» **Exercise**
Reproduce every one of the following lines verbatim, preserving their order, characters, and line breaks without alteration.

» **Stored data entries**
▼▼▼
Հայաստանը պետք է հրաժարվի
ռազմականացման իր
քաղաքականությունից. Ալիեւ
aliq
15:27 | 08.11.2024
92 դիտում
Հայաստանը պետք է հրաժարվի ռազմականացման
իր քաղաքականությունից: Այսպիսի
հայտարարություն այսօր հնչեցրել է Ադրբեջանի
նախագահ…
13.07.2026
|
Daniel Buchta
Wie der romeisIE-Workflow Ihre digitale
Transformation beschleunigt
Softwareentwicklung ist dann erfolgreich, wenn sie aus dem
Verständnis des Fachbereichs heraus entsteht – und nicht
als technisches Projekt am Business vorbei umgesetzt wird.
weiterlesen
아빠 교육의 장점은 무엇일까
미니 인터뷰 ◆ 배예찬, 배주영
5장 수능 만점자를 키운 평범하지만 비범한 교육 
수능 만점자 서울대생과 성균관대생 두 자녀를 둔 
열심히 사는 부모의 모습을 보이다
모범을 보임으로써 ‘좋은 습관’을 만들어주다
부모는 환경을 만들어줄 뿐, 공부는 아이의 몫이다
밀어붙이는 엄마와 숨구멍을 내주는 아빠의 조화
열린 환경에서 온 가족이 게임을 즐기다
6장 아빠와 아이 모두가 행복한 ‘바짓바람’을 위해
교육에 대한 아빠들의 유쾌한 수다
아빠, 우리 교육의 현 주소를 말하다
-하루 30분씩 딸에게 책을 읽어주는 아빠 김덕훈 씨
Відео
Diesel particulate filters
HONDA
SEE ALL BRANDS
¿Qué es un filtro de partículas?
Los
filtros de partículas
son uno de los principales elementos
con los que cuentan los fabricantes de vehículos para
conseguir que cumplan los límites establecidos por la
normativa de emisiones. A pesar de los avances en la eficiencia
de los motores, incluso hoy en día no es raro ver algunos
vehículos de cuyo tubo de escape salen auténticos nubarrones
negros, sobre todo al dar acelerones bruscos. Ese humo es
▲▲▲
» **Exercise answer**
Հայաստանը պետք է հրաժարվի
ռազմականացման իր
քաղաքականությունից. Ալիեւ
aliq
15:27 | 08.11.2024
92 դիտում
Հայաստանը պետք է հրաժարվի ռազմականացման
իր քաղաքականությունից: Այսպիսի
հայտարարություն այսօր հնչեցրել է Ադրբեջանի
նախագահ…
13.07.2026
|
Daniel Buchta
Wie der romeisIE-Workflow Ihre digitale
Transformation beschleunigt
Softwareentwicklung ist dann erfolgreich, wenn sie aus dem
Verständnis des Fachbereichs heraus entsteht – und nicht
als technisches Projekt am Business vorbei umgesetzt wird.
weiterlesen
아빠 교육의 장점은 무엇일까
미니 인터뷰 ◆ 배예찬, 배주영
5장 수능 만점자를 키운 평범하지만 비범한 교육 
수능 만점자 서울대생과 성균관대생 두 자녀를 둔 
열심히 사는 부모의 모습을 보이다
모범을 보임으로써 ‘좋은 습관’을 만들어주다
부모는 환경을 만들어줄 뿐, 공부는 아이의 몫이다
밀어붙이는 엄마와 숨구멍을 내주는 아빠의 조화
열린 환경에서 온 가족이 게임을 즐기다
6장 아빠와 아이 모두가 행복한 ‘바짓바람’을 위해
교육에 대한 아빠들의 유쾌한 수다
아빠, 우리 교육의 현 주소를 말하다
-하루 30분씩 딸에게 책을 읽어주는 아빠 김덕훈 씨
Відео
Diesel particulate filters
HONDA
SEE ALL BRANDS
¿Qué es un filtro de partículas?
Los
filtros de partículas
son uno de los principales elementos
con los que cuentan los fabricantes de vehículos para
conseguir que cumplan los límites establecidos por la
normativa de emisiones. A pesar de los avances en la eficiencia
de los motores, incluso hoy en día no es raro ver algunos
vehículos de cuyo tubo de escape salen auténticos nubarrones
negros, sobre todo al dar acelerones bruscos. Ese humo es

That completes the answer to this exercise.